Saturday, 26 April 2008

The Son of Don Juan, by José Echegaray (winner 1904)

I invariably eschew the reading of a book’s introduction until after I have read the book itself, and I duly did so upon picking up The Son of Don Juan by José Echegaray. However, I judged it would be safe to read the author’s preface, since he is surely not going to give away the secrets of his own work… Not so! Not only did Jose reveal the twist in the tale, but he did so in the following sentence ‘[Critics have said] that from the moment when it is perceived that x will happen, the interest of the work ceases’. Well, if that is so, perhaps the reader shouldn’t bother at all now you’ve told us what happens!

In any case, I persevered, and forewarned as I was, could but enjoy the heavy foreshadowing leading up to the afore-not-quite-mentioned event. I may as well mention here that I found the stage directions particularly charming: Echegaray, for example, mandates the furniture should be a bookcase and a cabinet, of ‘if this be impossible, two equivalent pieces of furniture’, and later says a character’s appearance and behaviour should be like such-and-such ‘in short, as the actor may think fit’.

But to the subject proper, I thought it to be an average piece of work. I must admit, reading plays is not my favourite pastime (so we’ve disposed of plays, poems, and short stories now – yes, the novel is king with me), but even if it were a novel, I imagine it would still be overwrought and rather hysterical in places. Perhaps a more thorough knowledge of the mystique of Don Juan was in order to fully appreciate it, although I think the play gives an adequate grounding in that gentleman’s career for even someone wholly unacquainted with his story to grasp what’s going on – essentially, that the son of Don Juan is punished for the sins of his father – apparently the consequences of licentiousness are genetically transmitted.

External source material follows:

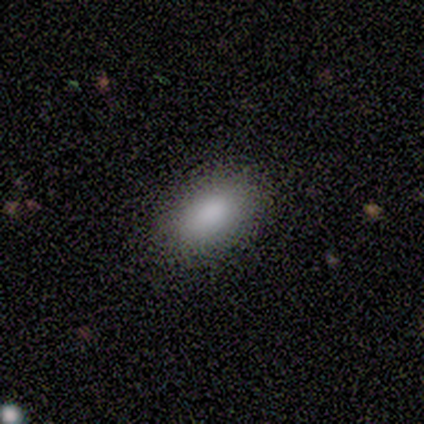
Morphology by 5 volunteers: Smooth or featured: smooth — 80% (featured or disk — 20%)
How rounded: in between — 75% (cigar-shaped — 25%)
Merging: none — 80% (minor disturbance — 20%)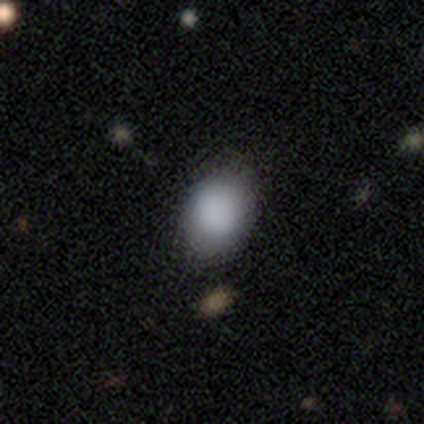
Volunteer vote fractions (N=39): Overall: smooth (85%). How rounded: in between (70%; round 30%). Merging: none (70%).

I had, of course, formed my opinion of the piece prior to reading the introduction, which is just as well, because the introduction really made me want to punch Echegaray in the face. Apparently, he was a mathematical genius, professor of mathematics in one of Spain’s top institutes, a cabinet minister, lectured and wrote on mathematics, physics, civil engineering, politics, economics and geology, and wrote over 50 plays (crowned, of course, with Nobel-Prize-winning success). But it is the priggish anecdotes that really make you hate the man: apparently, after a conversation with friends, he decided to take up fencing and within three months was able to defeat his fencing master. On another occasion, some friends were discoursing on German philosophy, a subject he knew nothing about. For some reason, they advanced the opinion that it would be impossible to master the intricacies of any school of philosophy within a short period of time. This, for Echegaray, was a challenge, and within two months he apparently not only learnt all about German philosophy, but he learnt sufficient German to read and quote the works in the original. Vomit.

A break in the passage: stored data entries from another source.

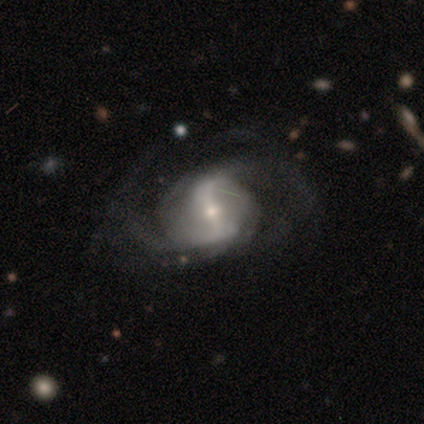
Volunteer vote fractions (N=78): Smooth or featured: featured or disk — 95% (smooth — 3%)
Edge-on disk: no — 97% (yes — 3%)
Bar: strong — 49% (weak — 33%)
Spiral arms: yes — 93% (no — 7%)
Spiral winding: loose — 52% (medium — 39%)
Spiral arm count: 2 — 76% (can't tell — 16%)
Bulge size: small — 60% (moderate — 35%)
Merging: none — 28% (major disturbance — 17%)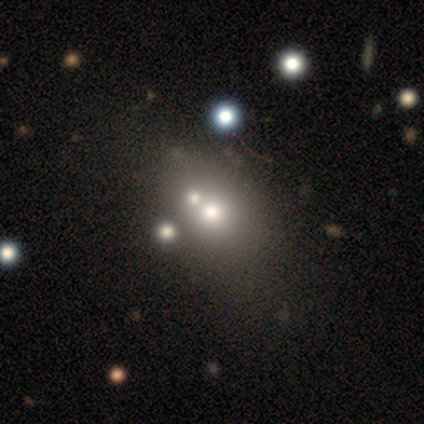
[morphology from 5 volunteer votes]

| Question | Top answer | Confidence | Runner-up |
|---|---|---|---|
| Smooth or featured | smooth | 60% | star or artifact (40%) |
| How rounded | in between | 100% | — |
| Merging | none | 100% | — |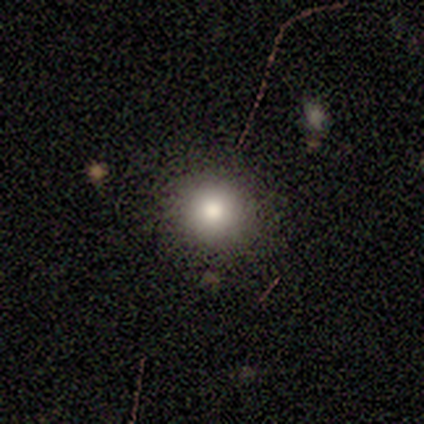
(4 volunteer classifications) smooth-or-featured: smooth: 100% | featured or disk: 0% | star or artifact: 0%
  how-rounded: round: 50% (tied) | in between: 50% (tied) | cigar-shaped: 0%
  merging: none: 75% | major disturbance: 25% | minor disturbance: 0% | merger: 0%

Anyhoo, I don’t feel my life has been particularly enriched by the reading of The Son of Don Juan, although there are some nice poetic passages, and the opening scenes showing the former lothario in his twilight years are quite nice. Overall, however, its emotional pitch is just set too far into melodrama for me, so I am one of those (according to the author of the introduction) very few readers able to ‘turn away with calmness’ from the play.

PS Old José was JOINT winner his year. Say it with me, 'ha ha!'

Thursday, 24 April 2008

The Amethyst Ring by Anatole France (winner 1921)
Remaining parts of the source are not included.